**Exercise prompt:** Print the full excerpt on runtime-first language design verbatim.

Thus more parts and stages in your development plan give more places you can examine for evidence about behavior. You want to be able to reason about a compiler's behavior based on interpreter behavior, for example. You might test by comparing results of interpreted and compiled code for equivalence, modulo time behavior, etc.

About ten years ago I thought it would be cool to permit any function to be either interpreted or compiled, so cactus stacks of both can be interleaved arbitrarily in continuations. This makes lazy compilation easier to study, and makes debugging more facile. My mental model was that code can be "typed" by what engine executes it, so calling a continuation invokes the right engine. Among other things, this lets you compile code in different ways, say with different VMs, that can inter-call each other without problem. But it requires a common, mutually compatible runtime.

Lately I just worry about the runtime: how you'd write code manually in a runtime without your own language, either interpreted or compiled. Then an interpreter and/or compiler would be optional extras you can use as part of a testing discipline. (That is, when testing you want to interpret test scripts, but production code does not require that language.)

### Re: runtime first

how you'd write code manually in a runtime

Your statement connotes writing code against a well-defined runtime API rather than a specific implementation, and I totally agree. What I've been doing since about July is developing and documenting an API (in terms of type classes and type families), and providing a preliminary implementation atop the IO monad. I fully intend for this runtime to have quality and performance enough for production use, independently of the language. That is, my RDP paradigm (specifically, its temporal variation) will have a reference implementation, suitable for exploring or extending the paradigm, even if my language bombs.

My interpreter will target this runtime API. I'd like a typed tagless interpretation, based on Oleg's work. A high quality interpreter also serves effectively as a benchmark for success of the compiler...

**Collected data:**

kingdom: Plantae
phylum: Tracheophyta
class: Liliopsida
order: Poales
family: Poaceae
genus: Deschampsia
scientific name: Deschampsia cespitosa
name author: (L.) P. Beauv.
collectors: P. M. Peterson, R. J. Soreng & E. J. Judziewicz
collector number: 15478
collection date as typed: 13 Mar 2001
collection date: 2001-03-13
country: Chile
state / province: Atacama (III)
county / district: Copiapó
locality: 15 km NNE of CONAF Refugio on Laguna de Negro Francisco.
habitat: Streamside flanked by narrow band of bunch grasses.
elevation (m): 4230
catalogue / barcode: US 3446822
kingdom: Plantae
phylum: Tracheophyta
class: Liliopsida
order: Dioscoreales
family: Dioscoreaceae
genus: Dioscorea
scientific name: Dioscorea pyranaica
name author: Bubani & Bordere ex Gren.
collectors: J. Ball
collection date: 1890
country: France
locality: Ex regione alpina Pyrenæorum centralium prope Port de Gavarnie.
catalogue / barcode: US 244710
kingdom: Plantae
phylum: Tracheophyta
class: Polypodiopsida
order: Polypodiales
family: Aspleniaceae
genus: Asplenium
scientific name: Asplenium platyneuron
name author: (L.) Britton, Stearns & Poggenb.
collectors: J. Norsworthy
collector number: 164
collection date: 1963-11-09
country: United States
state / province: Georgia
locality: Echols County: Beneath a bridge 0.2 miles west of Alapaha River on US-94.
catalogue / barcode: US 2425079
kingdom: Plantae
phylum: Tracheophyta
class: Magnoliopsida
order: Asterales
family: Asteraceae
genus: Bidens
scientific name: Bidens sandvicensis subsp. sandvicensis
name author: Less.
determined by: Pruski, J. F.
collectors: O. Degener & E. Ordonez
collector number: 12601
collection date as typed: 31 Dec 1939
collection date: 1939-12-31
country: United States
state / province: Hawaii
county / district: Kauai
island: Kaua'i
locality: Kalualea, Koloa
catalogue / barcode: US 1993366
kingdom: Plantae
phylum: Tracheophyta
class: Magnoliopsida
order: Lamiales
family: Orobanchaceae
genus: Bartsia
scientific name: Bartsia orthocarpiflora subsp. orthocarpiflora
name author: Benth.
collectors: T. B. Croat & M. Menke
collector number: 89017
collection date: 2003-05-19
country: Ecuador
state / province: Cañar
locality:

**Result for this task:**
Thus more parts and stages in your development plan give more places you can examine for evidence about behavior. You want to be able to reason about a compiler's behavior based on interpreter behavior, for example. You might test by comparing results of interpreted and compiled code for equivalence, modulo time behavior, etc.

About ten years ago I thought it would be cool to permit any function to be either interpreted or compiled, so cactus stacks of both can be interleaved arbitrarily in continuations. This makes lazy compilation easier to study, and makes debugging more facile. My mental model was that code can be "typed" by what engine executes it, so calling a continuation invokes the right engine. Among other things, this lets you compile code in different ways, say with different VMs, that can inter-call each other without problem. But it requires a common, mutually compatible runtime.

Lately I just worry about the runtime: how you'd write code manually in a runtime without your own language, either interpreted or compiled. Then an interpreter and/or compiler would be optional extras you can use as part of a testing discipline. (That is, when testing you want to interpret test scripts, but production code does not require that language.)

### Re: runtime first

how you'd write code manually in a runtime

Your statement connotes writing code against a well-defined runtime API rather than a specific implementation, and I totally agree. What I've been doing since about July is developing and documenting an API (in terms of type classes and type families), and providing a preliminary implementation atop the IO monad. I fully intend for this runtime to have quality and performance enough for production use, independently of the language. That is, my RDP paradigm (specifically, its temporal variation) will have a reference implementation, suitable for exploring or extending the paradigm, even if my language bombs.

My interpreter will target this runtime API. I'd like a typed tagless interpretation, based on Oleg's work. A high quality interpreter also serves effectively as a benchmark for success of the compiler...